Nick nodded, and so Cara continued. "Well, the
song occurs at the Dregs after Hyde has abused Lucy a bit and she's had a chance to find kindness in Dr. Jekyll. It's basically
an argument between Lucy and her best friend at the Dregs over whether or not Lucy has anything beyond the night club to turn
to and whether or not her dreams are worth pursuing."
Nick frowned. "What kind of dreams?"
Cara smiled sadly.
"The dreams of a better life. Keep in mind, Nick, that Lucy has never known love, and she's only known men in the sense of
prostitution. Knowing Jekyll, however, makes her realize that there are kind men in the world. She's always been a bit of
a dreamer, and getting a taste of the world that she someday hopes to enter is enough to renew all of the dreams that she
had almost cast aside. Of course, Nellie, Lucy's friend, doesn't exactly agree. Nellie thinks that the girls are damned for
life, and that they're stuck in their situation merely because they aren't capable of anything else. Lucy's the idealist of
the play, whereas Nellie is a harsh realist. Nellie holds the theory that we are who we are, and we can't change."
Outwardly,
Nick was nodding, but inwardly, he was panicked at the reality that Cara's words and Nellie's theory seemed to hold for him.
Oh, shit. If Nellie's right, then that means that everything I've been doing for the past week and all the progress I've
been making is nothing more than a scam. I'm nothing more than a scam. Which means that Cara's whole theory is bullshit. I
don't need to become a good boy again to feel complete.
Somehow, despite his wild thoughts, he still managed to
answer her. "Sounds like a pretty meaningful song."
Cara nodded her agreement, quick to defend the music she had been
butchering only hours earlier. "Oh, it is. It's also a duet, though, which makes it harder for me because I'm used to taking
center stage with my vocals."
Nick nodded knowingly. "I can definitely understand that. It was the same way with me."
And, as soon as the words were out of his mouth, he couldn't help but let the color drain from his face. Because he did remember,
and he did understand, and he wasn't sure whether it was more frightening to be staring at his past or to be reliving it through
Cara's anecdotes. Dammit, I'm not sure how much longer I can do this...
He quickly mended his comment before
she could ask any questions that he wouldn't be able to answer without losing control. "It still doesn't sound too bad, though."
Cara
shrugged and stared thoughtfully down into her ice cream cone. "It isn't, I guess. When you think about it, there's actually
a lot of truth to it. No matter how hard you try, you can't escape your past."
And that was all it took for his thoughts
to begin screaming in his head again.
You can't escape your past. Shit. She can't be serious. She's got to be wrong.

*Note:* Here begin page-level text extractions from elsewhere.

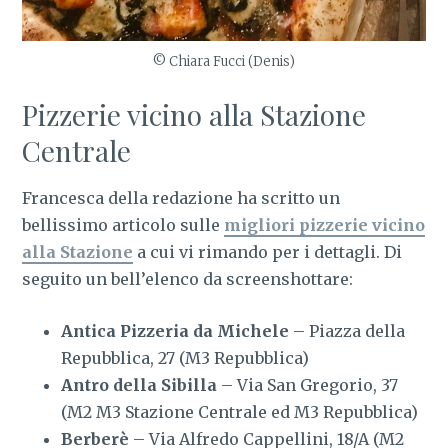
© Chiara Fucci (Denis)
Pizzerie vicino alla Stazione
Centrale
Francesca della redazione ha scritto un
bellissimo articolo sulle
migliori pizzerie vicino
alla Stazione
a cui vi rimando per i dettagli. Di
seguito un bell’elenco da screenshottare:
Antica Pizzeria da Michele
– Piazza della
Repubblica, 27 (M3 Repubblica)
Antro della Sibilla
– Via San Gregorio, 37
(M2 M3 Stazione Centrale ed M3 Repubblica)
Berberè
– Via Alfredo Cappellini, 18/A (M2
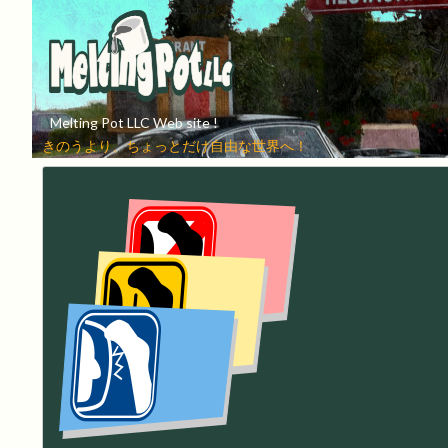
Melting Pot LLC Web site !
きのうより、ちょっとだけ自由な世界へ！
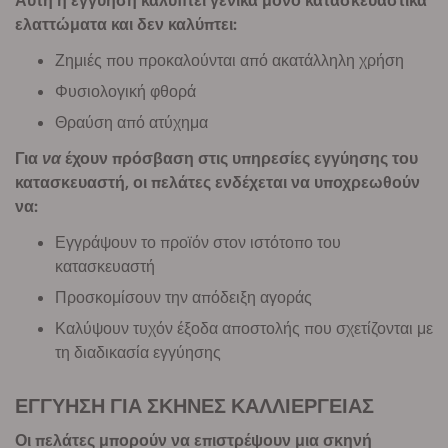
Αυτή η εγγύηση καλύπτει γενικά μόνο κατασκευαστικά
ελαττώματα και δεν καλύπτει:
Ζημιές που προκαλούνται από ακατάλληλη χρήση
Φυσιολογική φθορά
Θραύση από ατύχημα
Για
να
έχουν πρόσβαση στις υπηρεσίες εγγύησης του
κατασκευαστή, οι πελάτες ενδέχεται να υποχρεωθούν
να:
Εγγράψουν το προϊόν στον ιστότοπο του
κατασκευαστή
Προσκομίσουν την απόδειξη αγοράς
Καλύψουν τυχόν έξοδα αποστολής που σχετίζονται με
τη διαδικασία εγγύησης
ΕΓΓΥΗΣΗ ΓΙΑ ΣΚΗΝΕΣ ΚΑΛΛΙΕΡΓΕΙΑΣ
Οι πελάτες μπορούν να επιστρέψουν μια σκηνή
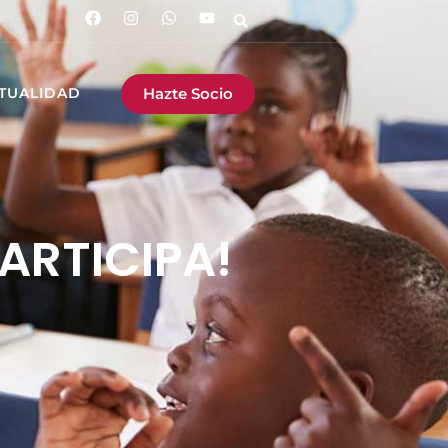
Hazte Socio
TUALIDAD
ARTICIPA!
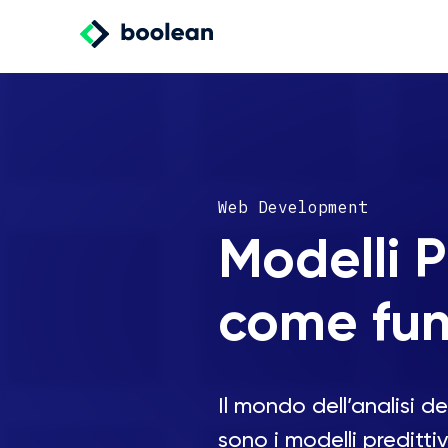
Web Development
Modelli P
come fu
Il mondo dell’analisi dei
sono i modelli predittiv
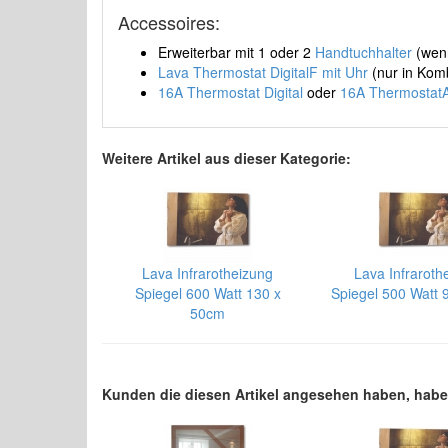
Accessoires:
Erweiterbar mit 1 oder 2
Handtuchhalter
(wenn
Lava Thermostat DigitalF mit Uhr
(nur in Kom
16A Thermostat Digital
oder
16A Thermostat
Weitere Artikel aus dieser Kategorie:
Lava Infrarotheizung
Lava Infraroth
Spiegel 600 Watt 130 x
Spiegel 500 Watt 
50cm
Kunden die diesen Artikel angesehen haben, hab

Because he had spent the past four years of his life trying to escape his past. He had spent the past four years of his
life running from a person that he didn't want to be anymore. And he'd thought that he could break down those walls, that
he could find the good guy he remembered from the days when work was fun, but he wasn't so sure anymore.
Suddenly,
breaking down the walls was looking to be a lot more difficult than he had anticipated. Because I'm not good by nature.
I'm not used to being the best friend. I'm not used to eating ice cream.
It was more than that, though. Looking
at Cara, he realized that by trying to be good, he was running into the arms of the very thing he had spent four years trying
to escape.
Suddenly, he didn't want to be good anymore. And even as they tossed their trash and left, even as they
walked the short distance back to the apartment, he was deconstructing his vow to be on his best behavior.
You
can't escape your past.
He was going to try his damnedest to prove them wrong.